The Obama administration has been applauded by many in the technology sector for its strong commitment to changing the way the U.S. government thinks about IT. Now, many tech observers north of the border are wondering when Canada will follow suit and better prioritize technology issues at the cabinet level.
Last week, the U.S. introduced its first CIO, Vivek Kundra, who was given the mandate of changing the way the federal government uses technology. Shortly after being appointed, Kundra told reporters he planned to “revolutionize technology in the private sector” and create a Web site to “democratize” the federal government’s vast information database making it accessible in open formats.
The new CIO also stressed the importance of cloud computing and criticized the government’s dependence on large scale and expensive IT contracts. He also plans to examine the way the private sector adopts new technologies and bring those practices to the government.
“The public sector thought they were so special that they wouldn’t adopt consumer technologies,” said Kundra, who also noted that when he would connect his laptop to a local Starbucks Wi-Fi network then he “had more computing power in my hands at local coffee shop than average teacher or police officer.”
While Canada does have a similar Chief Information Officer branch in the Treasury Board Secretariat, the head of the branch has been vacated for several months. The CIO of Canada position is rumoured to be filled sometime this April.
But according to Michael Geist, research chair of Internet and e-commerce law at the University of Ottawa and notable blogger on electronic law, the problem for Canada right now is at the cabinet level.
“Other countries have tried to identify a specific minister in charge of innovation or technology,” he said. “The fact that we haven’t done so is causing us some measure of harm. We would do better by allocating some specific responsibilities at the cabinet level.”
Geist added that while current Industry Minister Tony Clement has shown considerable interest in technology-related issues, his office has such a broad mandate that it can’t dedicate the time that is truly necessary. For example, the Competition Bureau, the Canadian Radio-television and Telecommunications Commission, foreign investment, and the automotive sector all currently fall under the Industry Minister’s mandate, he added.
“When former Industry Minister Jim Prentice introduced the copyright bill back in 2007, he was coming off the spectrum auction and new Investment Canada regulations,” Geist said. “Many people were very critical with where that legislation was headed, but it would be tough for anyone to engage on this issue coming off two other issues that would take up that much time.”
Bernard Courtois, president and CEO at the Information Technology Association of Canada (ITAC), is hopeful that the Obama factor will influence the Canadian government to deal with these concerns.
“In Canada, we’re supposed to be strong in this stuff, so we would hope our government would look at an integrated strategy to use ICT to advance our society,” Courtois said.
“We’ve all heard the Finance Minister and the Industry Minister advise businesses that they have to use more technology to be productive, competitive and grow,” Courtois said. But the most important thing right now, he argued is the government itself should be practicing what they preach.

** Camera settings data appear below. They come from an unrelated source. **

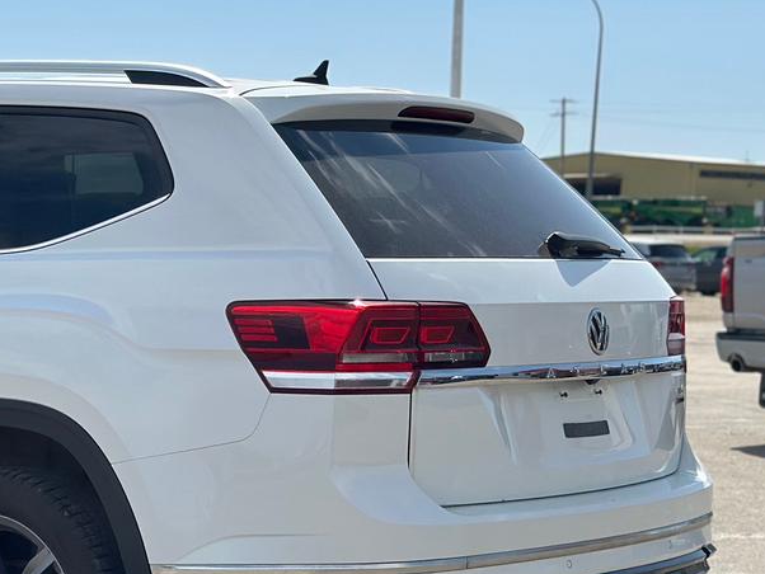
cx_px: -30
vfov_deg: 14.5
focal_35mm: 102
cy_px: 323
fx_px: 2255
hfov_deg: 18.7
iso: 100
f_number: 1.78
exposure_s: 1/9804
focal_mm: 6.86
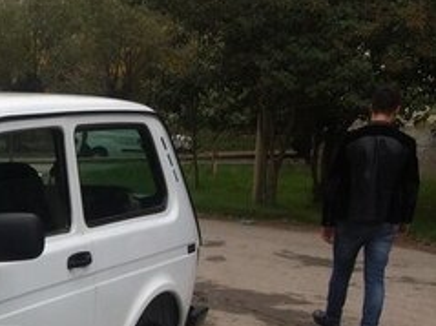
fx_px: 1007
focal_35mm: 80
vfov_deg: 17.8
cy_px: 352
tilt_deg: -15.1
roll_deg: +1.0
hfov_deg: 21.5
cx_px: -164
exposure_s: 1/451
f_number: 2.2
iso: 32
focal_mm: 4.15
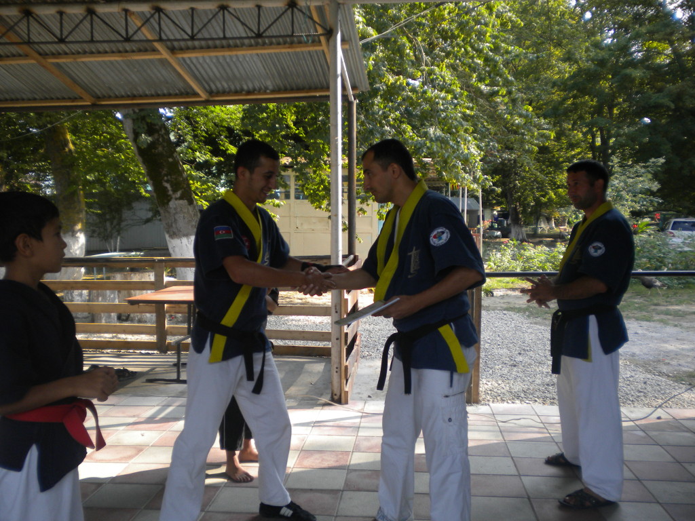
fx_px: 703
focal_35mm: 35
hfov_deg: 52.6
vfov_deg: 40.7
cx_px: 348
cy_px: 260
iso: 80
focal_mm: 6.3
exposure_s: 1/188
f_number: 3.1
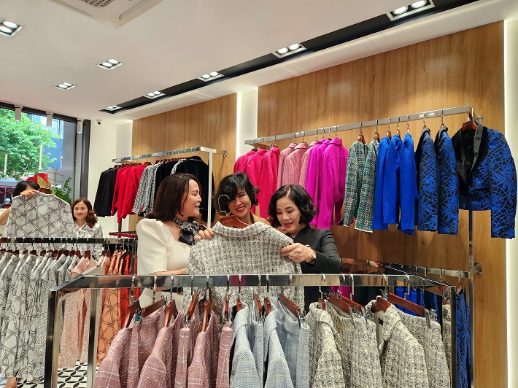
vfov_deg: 58.9
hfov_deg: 73.9
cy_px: 194
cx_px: 259
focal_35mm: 23
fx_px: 344
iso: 125
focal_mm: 5.4
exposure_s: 1/182
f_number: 1.8
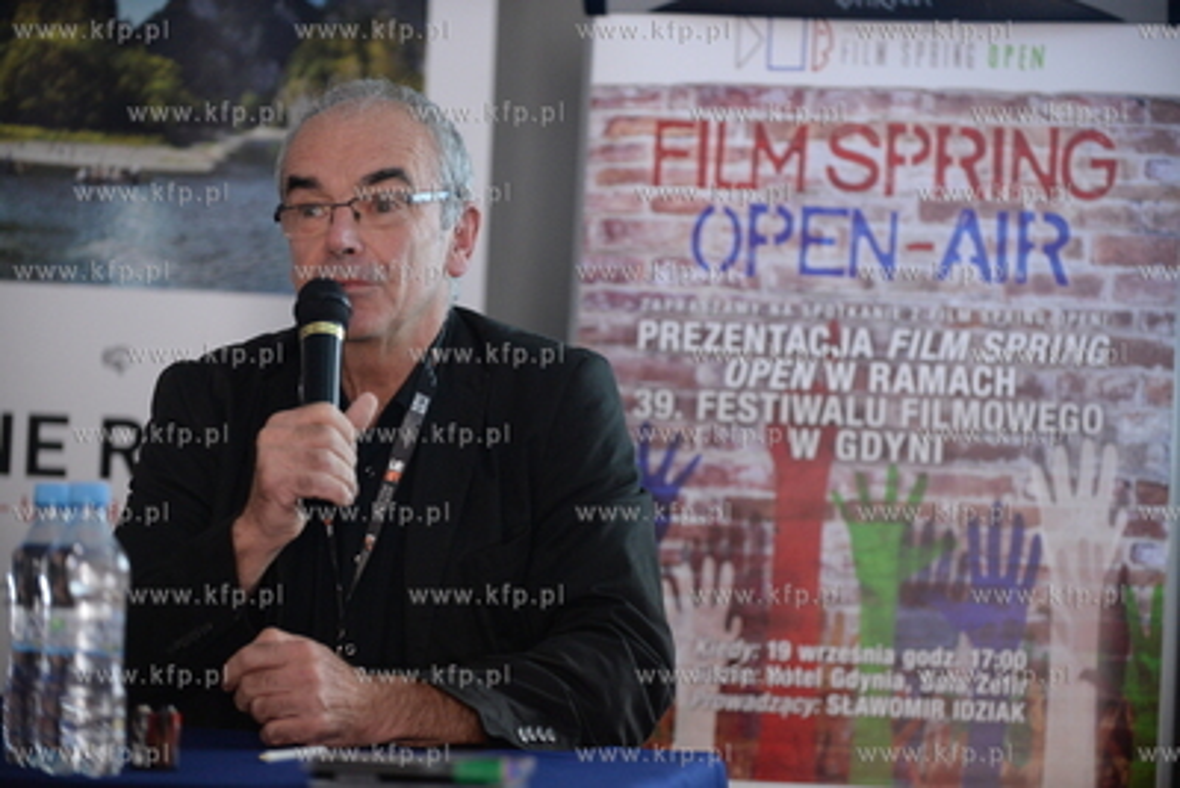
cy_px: 394
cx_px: 590
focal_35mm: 110
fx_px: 3607
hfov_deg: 18.6
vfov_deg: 12.5
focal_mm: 110
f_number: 2.8
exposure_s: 1/50
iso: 3200
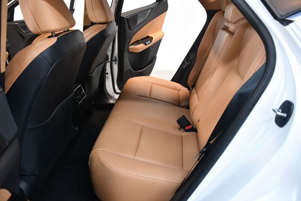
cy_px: 100
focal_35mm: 30
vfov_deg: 43.6
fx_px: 251
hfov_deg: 62.0
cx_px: 150
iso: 3200
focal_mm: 20
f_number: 3.5
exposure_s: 1/100
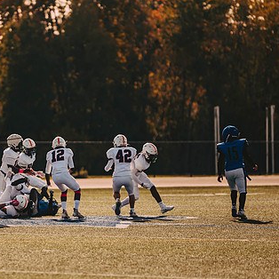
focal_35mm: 314
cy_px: 169
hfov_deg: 5.6
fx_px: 2863
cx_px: 61
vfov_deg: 5.6
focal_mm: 200
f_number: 2.8
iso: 160
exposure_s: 1/2500
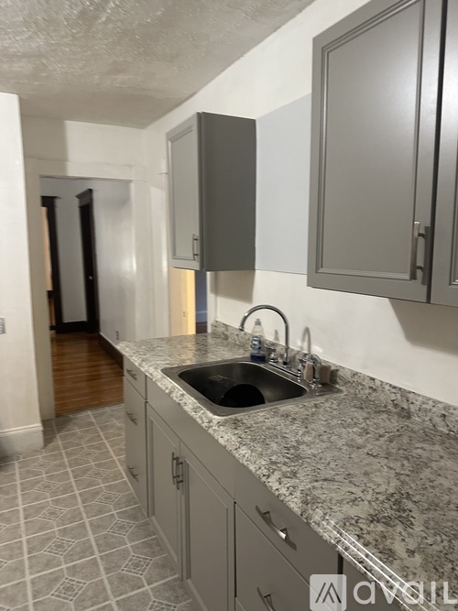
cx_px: 229
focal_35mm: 24
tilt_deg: -9.7
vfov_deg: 71.6
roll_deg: -1.4
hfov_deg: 56.8
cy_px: 306
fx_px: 424
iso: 400
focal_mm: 6.86
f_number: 1.78
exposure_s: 1/60
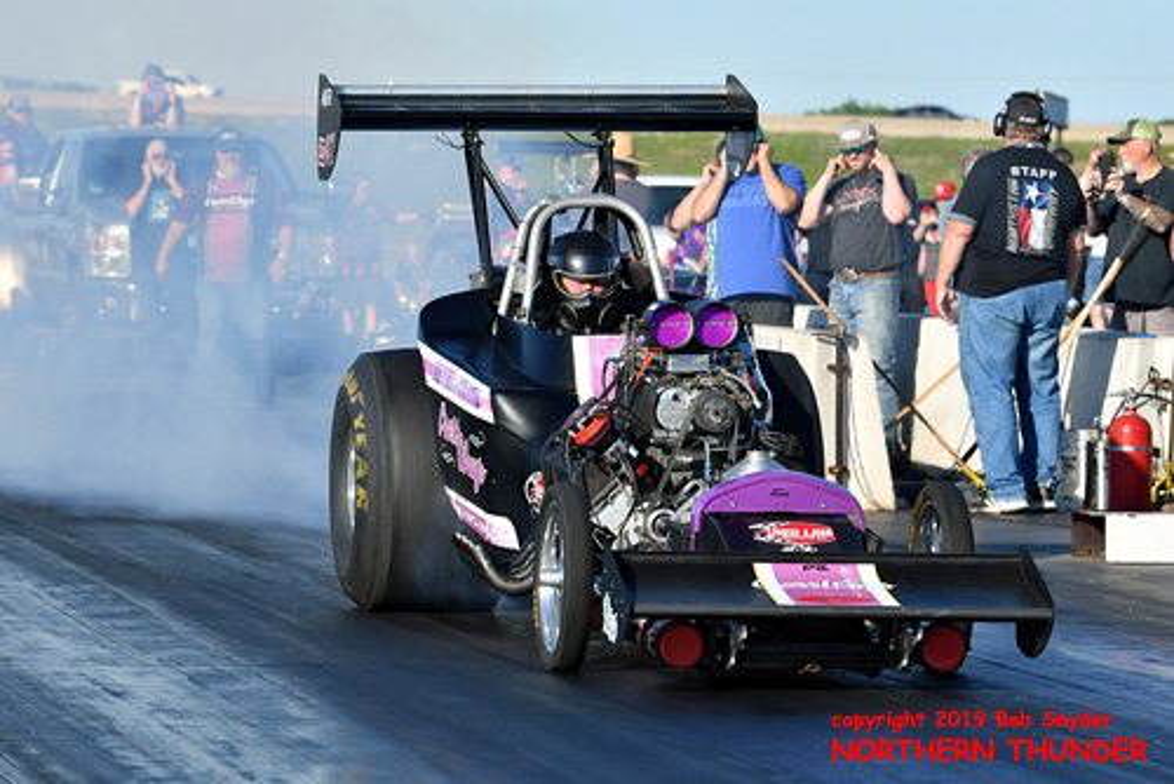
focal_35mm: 188
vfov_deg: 7.3
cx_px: 587
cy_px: 392
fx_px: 6118
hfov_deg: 11.0
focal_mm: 125
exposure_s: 1/1250
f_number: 5.6
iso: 200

“We’re digging ourselves into a very deep deficit and we’ll want to dig ourselves out. It will be extremely logical to invest now in things that will make the government more efficient in the future.”
He added that Canada’s technology strategy during the recession will make a significant difference in how the country will potentially rebound and compete in the future global landscape.
Unfortunately, Geist said, the current economic challenges will probably be used as a scapegoat for avoiding this issue, rather than a catalyst to actually developing a long-term strategy for IT in the public and private sectors.
If the country is going to develop a true Canadian digital agenda, it’s either going to be the Industry Minister or another cabinet colleague who works to push these issues to the forefront. he added.